Mr. Caris eventually had to hire a full-time nurse to care for Rose when he was at the store. Then when he returned home after a long day at work, Mr. Caris spent the remaining fifteen or more hours providing loving care for his invalid wife.
He would bathe her, turn her so that she wouldn’t develop bedsores, clean her, and feed her first by mouth and in later years, through a tube. One can only imagine how heart-breaking it was for Mr. Caris to hour by hour, day by day watch his beautiful Rose slowly lose control of her body until she could not even perform the most basic of human functions on her own.
Yet, every day that Mr. Caris worked in that store, over the forty-some years until he retired; you would never have known that Mr. Caris had a care in the world. Not even once did he ever complain about his life.
When he walked in that door first thing in the morning until he locked up the store and left in the evening, the man had a smile on his face and a new joke or a funny story to tell. And every remaining hour of his life was spent taking care of Rose until she finally passed on, just a year or two before Mr. Caris finally retired.
Mr. Phil Caris will forever be one of my heroes. A man who smiled and laughed, because he knew he had a job to do. And he would do that job as well as it could be done because he knew that was the only way in which he could provide the best possible care for his wife and three children.
There is no doubt that these are difficult times and they’ll likely get worse before they get better. We’re in the throes of the worst economy any of us have ever experienced. Some of us are making less money than we need to pay our bills. Many people have lost their jobs and many more will. Most of us have likely lost some or all of the money that we have invested or saved. Thousands of families are losing their homes.
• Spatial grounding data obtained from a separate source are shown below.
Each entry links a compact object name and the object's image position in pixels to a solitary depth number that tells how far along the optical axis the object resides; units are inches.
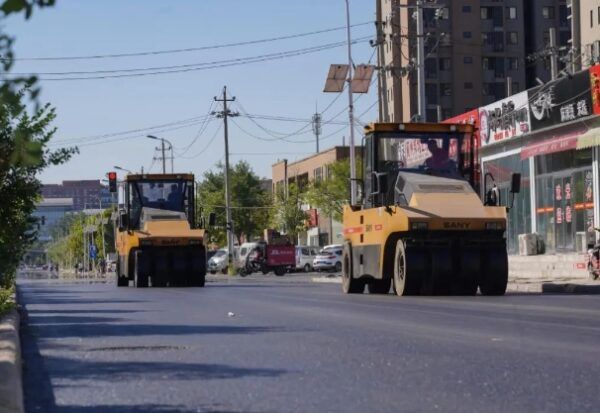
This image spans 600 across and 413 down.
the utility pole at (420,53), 1853.6
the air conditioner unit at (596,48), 3346.5
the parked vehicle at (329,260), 2719.0
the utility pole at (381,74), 2046.0
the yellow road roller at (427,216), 951.6
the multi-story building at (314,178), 4217.5
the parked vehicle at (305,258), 2977.4
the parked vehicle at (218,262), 3151.6
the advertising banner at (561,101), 1537.9
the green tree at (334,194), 3555.6
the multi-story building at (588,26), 3441.4
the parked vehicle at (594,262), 1195.9
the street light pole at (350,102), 2172.7
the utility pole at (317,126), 5467.5
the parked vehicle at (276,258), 2650.1
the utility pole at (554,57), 2649.9
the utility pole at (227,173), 2935.5
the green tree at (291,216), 4158.5
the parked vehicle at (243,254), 2795.3
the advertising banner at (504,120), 1770.4
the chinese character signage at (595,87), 1483.8
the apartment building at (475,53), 4224.9
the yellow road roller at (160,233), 1498.5
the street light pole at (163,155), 4210.1
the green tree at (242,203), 4549.7
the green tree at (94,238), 6117.1
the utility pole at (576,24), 3560.5
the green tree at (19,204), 698.8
However, what I might suggest that if we and the ones we love have their health, we truly can count ourselves fortunate. And to remember that whatever happens to us, feeling sorry for ourselves will only make matters worse.
There’s a saying that goes, “the optimist survives”. Mr. Caris never complained and never stopped smiling, even in the face of great tragedy. I’ll always be grateful that I had Mr. Caris in my life to remind me to keep smiling.